I don't know what the right answer is, but I'm pretty sure it's not concurrent teaching. I am crossing my fingers we move sharply in either direction so all my kids are in one place again soon.
Thank you for writing this. I am a teacher and think concurrent sounds stressful and ineffective. I just imagine all of the moving around the classroom I do, activities, etc. that are so different in person vs online. I would probably just lecture and give worksheets because that’s all I can think of that would work okay for both groups. I’d be fine going back in person but wouldn’t want to teach concurrently.
Anonymous wrote:Our school in DC is doing that right now.
Anonymous wrote:As a teacher currently teaching concurrently (clearly not in DCPS), it is HARD. I took a mental health day today (something i have never done in 10 years of teaching) because I'm so wiped. I feel like I'm failing all kids because i only have half my attention toward anyone at any time.
Is it possible? Yes, clearly. Is it good? I don't think so. My kids had a more focused, relaxed teacher when we were all in person or all virtual. We got through more content, we had less classroom management to wade through, and we were focused just on school. I have high schoolers, so i get that it wasn't this way for the little guys but man...This split is really challenging.
I don't know what the right answer is, but I'm pretty sure it's not concurrent teaching.
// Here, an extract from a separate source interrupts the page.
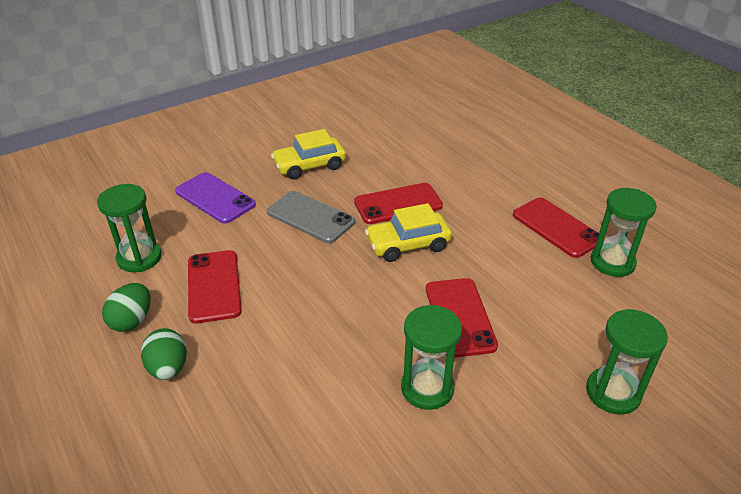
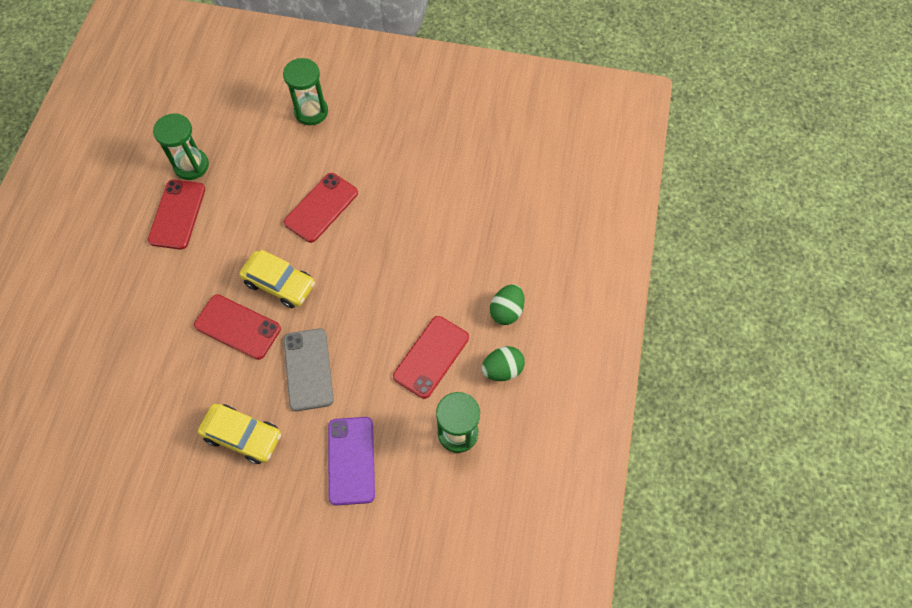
camera: 135 degrees left, 25 degrees up
green hourglass [401,305,462,410] -> none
I am crossing my fingers we move sharply in either direction so all my kids are in one place again soon.
Anonymous wrote:Anonymous wrote:Anonymous wrote:Anonymous wrote:It's doable and it's being done by teachers all over the country and by many privates in the DC area.
My daughter went back to her private yesterday and the teacher is teaching to two cohorts: the in-person and via a simple mic (not even a camera) to the kids at home.
Where there's a will, there's a way.
It is much easier in private schools where teachers have far fewer students per class. Also, far fewer special Ed kids. One of my kids is in private and is back to a hybrid model but it is not working all that well. A couple of teachers are fully virtual. The others look exhausted and either ignore the in-person kids or the virtual kids. It is tough to do both in a effective way
DCPS generally does not have huge class sizes. My child’s class has never been bigger than 21.
The challenge is there is not one size fits all. My kids elementary school class is in high 20s - and doing this with 28 as opposed to 20 is more complex.
Some middle school classes at Deal have 30 kids in them.
Anonymous wrote:I'm honestly at a loss as to why teachers are at any more risk than everyone else who's been working this entire pandemic? I just saw a news report that Fairfax High School the teachers are teaching a few students from their classroom and their is a camera pointing at them to teach everyone else at home and they'll slowly add other students if this model goes well. Why can't we do this? We have to learn to live with this pandemic. It's not going away. What is it that makes teachers at a higher risk than the rest of us that have worked the entire time and are taking as much precautions as one can given what we know. Can't they at least try? If it's a disaster then reassess but at least try something. Kids need to get back to school. We can close other things if need be but children's education should be a huge priority to the Mayor and everyone else right now.